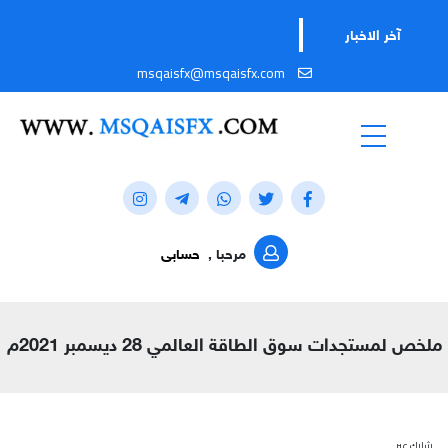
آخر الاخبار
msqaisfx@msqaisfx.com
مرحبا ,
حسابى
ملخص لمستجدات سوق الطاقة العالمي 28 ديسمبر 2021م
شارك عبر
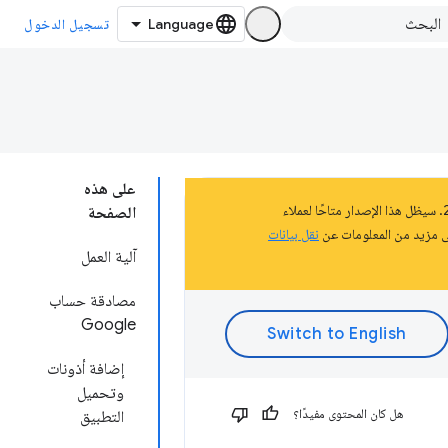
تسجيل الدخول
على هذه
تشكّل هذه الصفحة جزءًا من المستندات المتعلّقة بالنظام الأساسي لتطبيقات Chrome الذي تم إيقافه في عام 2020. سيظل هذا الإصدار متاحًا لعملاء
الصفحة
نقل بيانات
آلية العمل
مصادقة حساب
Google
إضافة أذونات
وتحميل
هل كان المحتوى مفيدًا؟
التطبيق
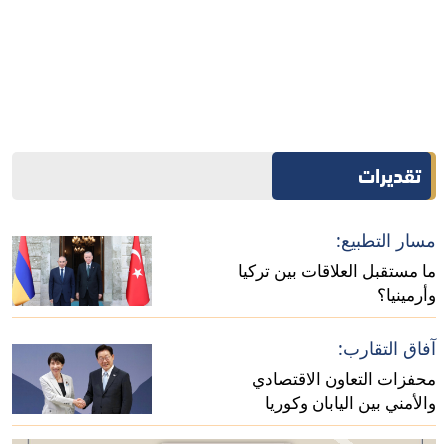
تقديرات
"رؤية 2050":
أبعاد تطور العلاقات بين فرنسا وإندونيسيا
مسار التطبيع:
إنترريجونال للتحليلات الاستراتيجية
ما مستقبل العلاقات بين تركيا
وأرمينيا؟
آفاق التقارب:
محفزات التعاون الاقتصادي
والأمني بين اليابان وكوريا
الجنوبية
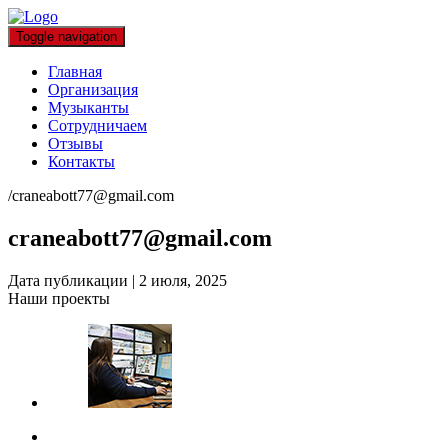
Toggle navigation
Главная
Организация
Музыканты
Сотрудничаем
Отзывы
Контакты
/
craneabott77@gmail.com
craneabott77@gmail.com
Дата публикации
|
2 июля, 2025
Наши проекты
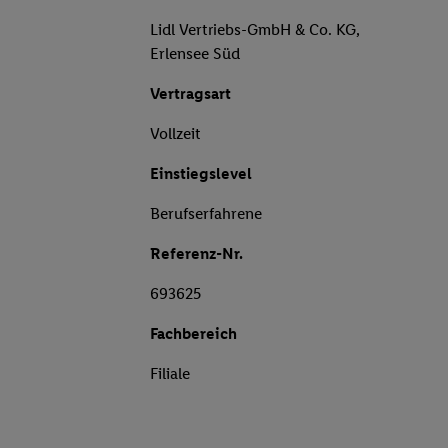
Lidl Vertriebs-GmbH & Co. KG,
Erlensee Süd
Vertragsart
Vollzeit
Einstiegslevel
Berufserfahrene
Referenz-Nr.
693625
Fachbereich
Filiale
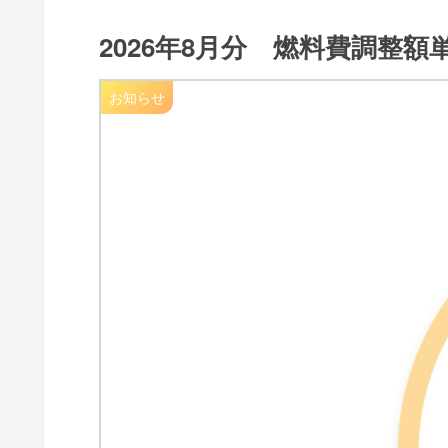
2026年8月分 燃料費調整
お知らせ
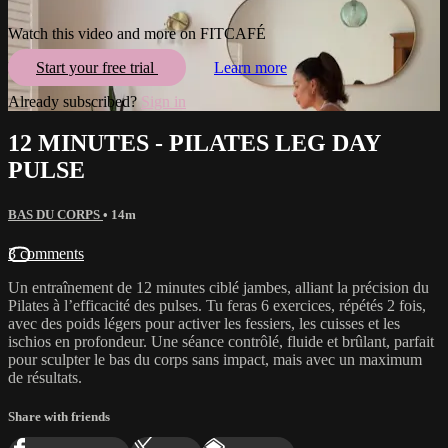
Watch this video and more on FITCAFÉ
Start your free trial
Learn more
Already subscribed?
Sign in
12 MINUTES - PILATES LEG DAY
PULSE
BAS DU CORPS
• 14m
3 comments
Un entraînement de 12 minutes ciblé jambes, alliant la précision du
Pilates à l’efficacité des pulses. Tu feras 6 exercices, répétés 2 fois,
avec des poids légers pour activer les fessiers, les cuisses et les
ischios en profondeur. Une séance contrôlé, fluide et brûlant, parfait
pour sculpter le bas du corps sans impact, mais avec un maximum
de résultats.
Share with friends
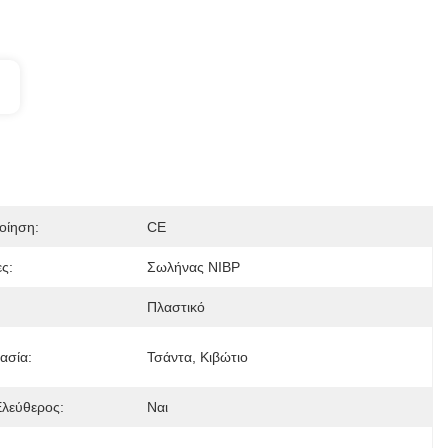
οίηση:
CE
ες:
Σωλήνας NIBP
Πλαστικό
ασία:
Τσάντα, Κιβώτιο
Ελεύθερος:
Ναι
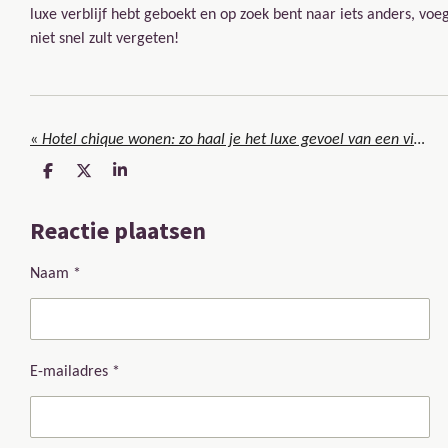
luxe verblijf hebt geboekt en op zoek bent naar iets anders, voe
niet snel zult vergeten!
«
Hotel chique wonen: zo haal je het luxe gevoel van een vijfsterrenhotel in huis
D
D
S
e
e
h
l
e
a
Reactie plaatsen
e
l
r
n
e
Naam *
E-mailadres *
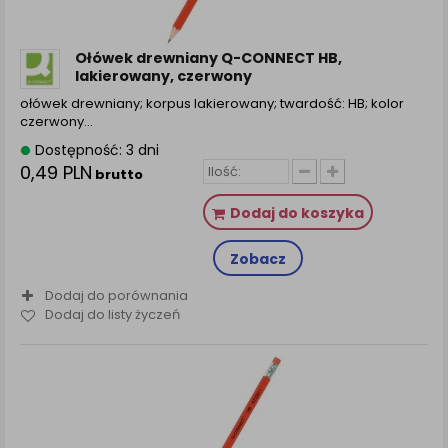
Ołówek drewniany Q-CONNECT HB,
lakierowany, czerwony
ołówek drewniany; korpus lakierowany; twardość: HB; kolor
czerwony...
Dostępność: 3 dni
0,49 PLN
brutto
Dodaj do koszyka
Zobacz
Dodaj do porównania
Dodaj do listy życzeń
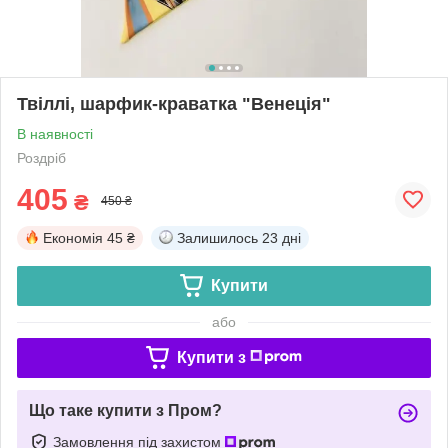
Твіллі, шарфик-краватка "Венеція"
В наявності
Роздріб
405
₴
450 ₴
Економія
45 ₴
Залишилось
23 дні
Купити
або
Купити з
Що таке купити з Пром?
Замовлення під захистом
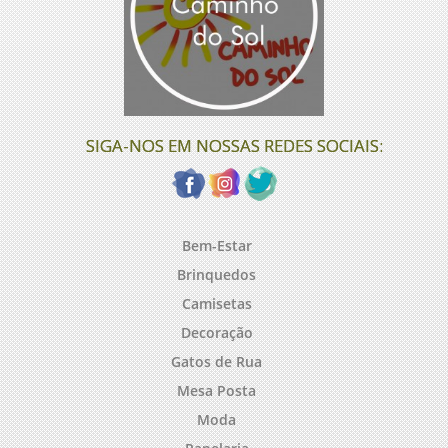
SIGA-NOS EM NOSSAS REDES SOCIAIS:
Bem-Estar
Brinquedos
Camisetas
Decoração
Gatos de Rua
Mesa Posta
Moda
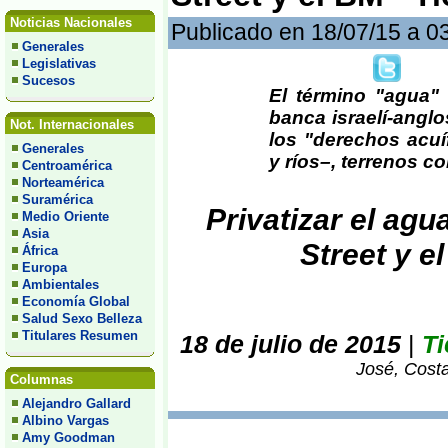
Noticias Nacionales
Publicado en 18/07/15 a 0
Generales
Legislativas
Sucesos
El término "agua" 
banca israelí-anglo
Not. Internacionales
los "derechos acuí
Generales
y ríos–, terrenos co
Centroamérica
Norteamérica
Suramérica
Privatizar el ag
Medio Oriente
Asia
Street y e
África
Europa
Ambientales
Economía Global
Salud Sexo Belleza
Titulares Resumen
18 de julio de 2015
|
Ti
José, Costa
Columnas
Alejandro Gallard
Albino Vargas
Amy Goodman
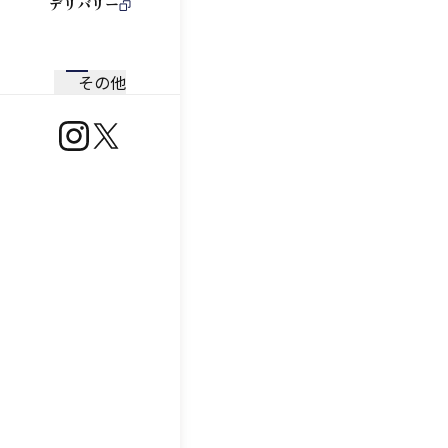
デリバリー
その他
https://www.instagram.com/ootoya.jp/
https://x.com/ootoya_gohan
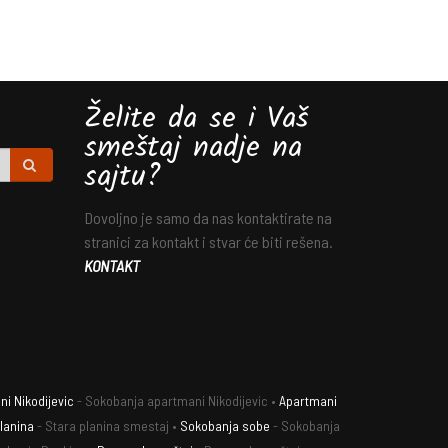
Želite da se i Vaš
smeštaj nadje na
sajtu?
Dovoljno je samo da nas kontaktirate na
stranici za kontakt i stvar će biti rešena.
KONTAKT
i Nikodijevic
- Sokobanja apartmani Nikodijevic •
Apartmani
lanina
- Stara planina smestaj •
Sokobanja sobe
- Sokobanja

### Task directions:
Scan the lines above for the word "lakierowany". Return each one that has it.

### Task result:
lakierowany, czerwony
ołówek drewniany; korpus lakierowany; twardość: HB; kolor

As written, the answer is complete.